NovaBank built a new gradient-boosted classifier to predict 30-day credit card default at account origination. The team wants to know whether the model has real predictive signal or is only showing weak lift over the current scorecard, especially because approvals affect both loss rates and customer growth.
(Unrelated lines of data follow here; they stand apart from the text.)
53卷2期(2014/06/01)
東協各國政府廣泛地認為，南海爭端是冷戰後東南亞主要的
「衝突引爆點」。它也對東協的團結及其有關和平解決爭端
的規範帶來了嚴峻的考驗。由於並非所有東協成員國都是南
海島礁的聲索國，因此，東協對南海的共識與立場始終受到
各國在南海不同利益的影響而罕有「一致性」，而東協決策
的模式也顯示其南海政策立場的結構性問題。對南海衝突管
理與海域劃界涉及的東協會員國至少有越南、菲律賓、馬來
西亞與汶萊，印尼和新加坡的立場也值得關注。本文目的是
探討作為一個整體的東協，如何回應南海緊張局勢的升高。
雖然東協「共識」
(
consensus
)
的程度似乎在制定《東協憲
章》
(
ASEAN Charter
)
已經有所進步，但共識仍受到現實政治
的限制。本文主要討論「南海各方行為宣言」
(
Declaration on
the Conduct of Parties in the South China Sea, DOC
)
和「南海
| Metric | Existing Scorecard | New Classifier | Notes |
|---|---|---|---|
| AUC-ROC | 0.681 | 0.742 | Evaluated on 120,000 holdout applicants |
| Log Loss | 0.412 | 0.356 | Lower is better |
| Precision @ top 10% risk | 0.214 | 0.318 | Default rate in population = 0.082 |
| Recall @ threshold 0.20 | 0.46 | 0.61 | Same operating threshold for comparison |
| F1 @ threshold 0.20 | 0.29 | 0.39 | Positive class = default |
| Brier Score | 0.071 | 0.064 | Probability quality |
| KS Statistic | 0.27 | 0.39 | Rank separation |
Leadership is asking whether these results indicate strong enough signal to replace the current scorecard and how much of the gain is due to ranking power versus threshold choice or calibration. You need to assess whether the classifier is genuinely useful, where it still fails, and what changes would improve deployment readiness.